WHAT YOU ARE ASKED TO DO →
Each line of the material below is to be given again exactly.

INFORMATION PROVIDED →

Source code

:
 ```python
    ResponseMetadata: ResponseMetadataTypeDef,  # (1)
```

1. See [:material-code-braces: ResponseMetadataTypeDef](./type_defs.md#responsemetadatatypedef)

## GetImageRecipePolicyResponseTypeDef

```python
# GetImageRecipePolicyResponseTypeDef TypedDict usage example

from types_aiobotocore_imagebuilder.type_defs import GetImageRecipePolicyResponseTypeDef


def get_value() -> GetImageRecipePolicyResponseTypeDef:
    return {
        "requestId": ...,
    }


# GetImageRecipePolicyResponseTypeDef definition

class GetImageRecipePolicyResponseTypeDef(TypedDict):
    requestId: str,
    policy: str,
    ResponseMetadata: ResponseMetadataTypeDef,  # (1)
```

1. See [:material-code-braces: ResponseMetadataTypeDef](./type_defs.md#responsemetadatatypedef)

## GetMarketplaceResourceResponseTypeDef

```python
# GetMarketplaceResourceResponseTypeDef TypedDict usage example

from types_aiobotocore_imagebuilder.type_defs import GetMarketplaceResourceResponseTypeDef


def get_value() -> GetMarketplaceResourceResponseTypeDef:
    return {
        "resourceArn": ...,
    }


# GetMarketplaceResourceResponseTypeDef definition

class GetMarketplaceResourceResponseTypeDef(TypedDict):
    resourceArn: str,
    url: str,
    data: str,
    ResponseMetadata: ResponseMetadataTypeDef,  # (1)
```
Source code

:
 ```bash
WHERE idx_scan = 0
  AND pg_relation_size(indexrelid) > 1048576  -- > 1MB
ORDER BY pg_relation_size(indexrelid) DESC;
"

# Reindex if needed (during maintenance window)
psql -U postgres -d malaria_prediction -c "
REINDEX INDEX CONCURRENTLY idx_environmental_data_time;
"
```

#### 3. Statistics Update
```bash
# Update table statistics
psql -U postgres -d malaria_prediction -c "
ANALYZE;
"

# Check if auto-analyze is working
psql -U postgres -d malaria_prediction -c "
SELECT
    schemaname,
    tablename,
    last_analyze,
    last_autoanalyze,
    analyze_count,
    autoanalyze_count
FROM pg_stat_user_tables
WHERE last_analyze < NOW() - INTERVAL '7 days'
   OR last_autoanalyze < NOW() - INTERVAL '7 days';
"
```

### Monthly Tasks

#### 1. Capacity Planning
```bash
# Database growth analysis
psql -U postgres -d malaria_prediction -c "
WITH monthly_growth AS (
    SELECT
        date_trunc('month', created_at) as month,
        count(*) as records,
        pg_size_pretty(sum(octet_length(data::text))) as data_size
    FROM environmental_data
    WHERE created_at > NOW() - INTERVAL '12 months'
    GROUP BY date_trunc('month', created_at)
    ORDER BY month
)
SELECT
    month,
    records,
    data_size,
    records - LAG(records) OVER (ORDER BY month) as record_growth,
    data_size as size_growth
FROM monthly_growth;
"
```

RESULT FOR THIS TASK →
Source code

:
 ```python
    ResponseMetadata: ResponseMetadataTypeDef,  # (1)
```

1. See [:material-code-braces: ResponseMetadataTypeDef](./type_defs.md#responsemetadatatypedef)

## GetImageRecipePolicyResponseTypeDef

```python
# GetImageRecipePolicyResponseTypeDef TypedDict usage example

from types_aiobotocore_imagebuilder.type_defs import GetImageRecipePolicyResponseTypeDef


def get_value() -> GetImageRecipePolicyResponseTypeDef:
    return {
        "requestId": ...,
    }


# GetImageRecipePolicyResponseTypeDef definition

class GetImageRecipePolicyResponseTypeDef(TypedDict):
    requestId: str,
    policy: str,
    ResponseMetadata: ResponseMetadataTypeDef,  # (1)
```

1. See [:material-code-braces: ResponseMetadataTypeDef](./type_defs.md#responsemetadatatypedef)

## GetMarketplaceResourceResponseTypeDef

```python
# GetMarketplaceResourceResponseTypeDef TypedDict usage example

from types_aiobotocore_imagebuilder.type_defs import GetMarketplaceResourceResponseTypeDef


def get_value() -> GetMarketplaceResourceResponseTypeDef:
    return {
        "resourceArn": ...,
    }


# GetMarketplaceResourceResponseTypeDef definition

class GetMarketplaceResourceResponseTypeDef(TypedDict):
    resourceArn: str,
    url: str,
    data: str,
    ResponseMetadata: ResponseMetadataTypeDef,  # (1)
```
Source code

:
 ```bash
WHERE idx_scan = 0
  AND pg_relation_size(indexrelid) > 1048576  -- > 1MB
ORDER BY pg_relation_size(indexrelid) DESC;
"

# Reindex if needed (during maintenance window)
psql -U postgres -d malaria_prediction -c "
REINDEX INDEX CONCURRENTLY idx_environmental_data_time;
"
```

#### 3. Statistics Update
```bash
# Update table statistics
psql -U postgres -d malaria_prediction -c "
ANALYZE;
"

# Check if auto-analyze is working
psql -U postgres -d malaria_prediction -c "
SELECT
    schemaname,
    tablename,
    last_analyze,
    last_autoanalyze,
    analyze_count,
    autoanalyze_count
FROM pg_stat_user_tables
WHERE last_analyze < NOW() - INTERVAL '7 days'
   OR last_autoanalyze < NOW() - INTERVAL '7 days';
"
```

### Monthly Tasks

#### 1. Capacity Planning
```bash
# Database growth analysis
psql -U postgres -d malaria_prediction -c "
WITH monthly_growth AS (
    SELECT
        date_trunc('month', created_at) as month,
        count(*) as records,
        pg_size_pretty(sum(octet_length(data::text))) as data_size
    FROM environmental_data
    WHERE created_at > NOW() - INTERVAL '12 months'
    GROUP BY date_trunc('month', created_at)
    ORDER BY month
)
SELECT
    month,
    records,
    data_size,
    records - LAG(records) OVER (ORDER BY month) as record_growth,
    data_size as size_growth
FROM monthly_growth;
"
```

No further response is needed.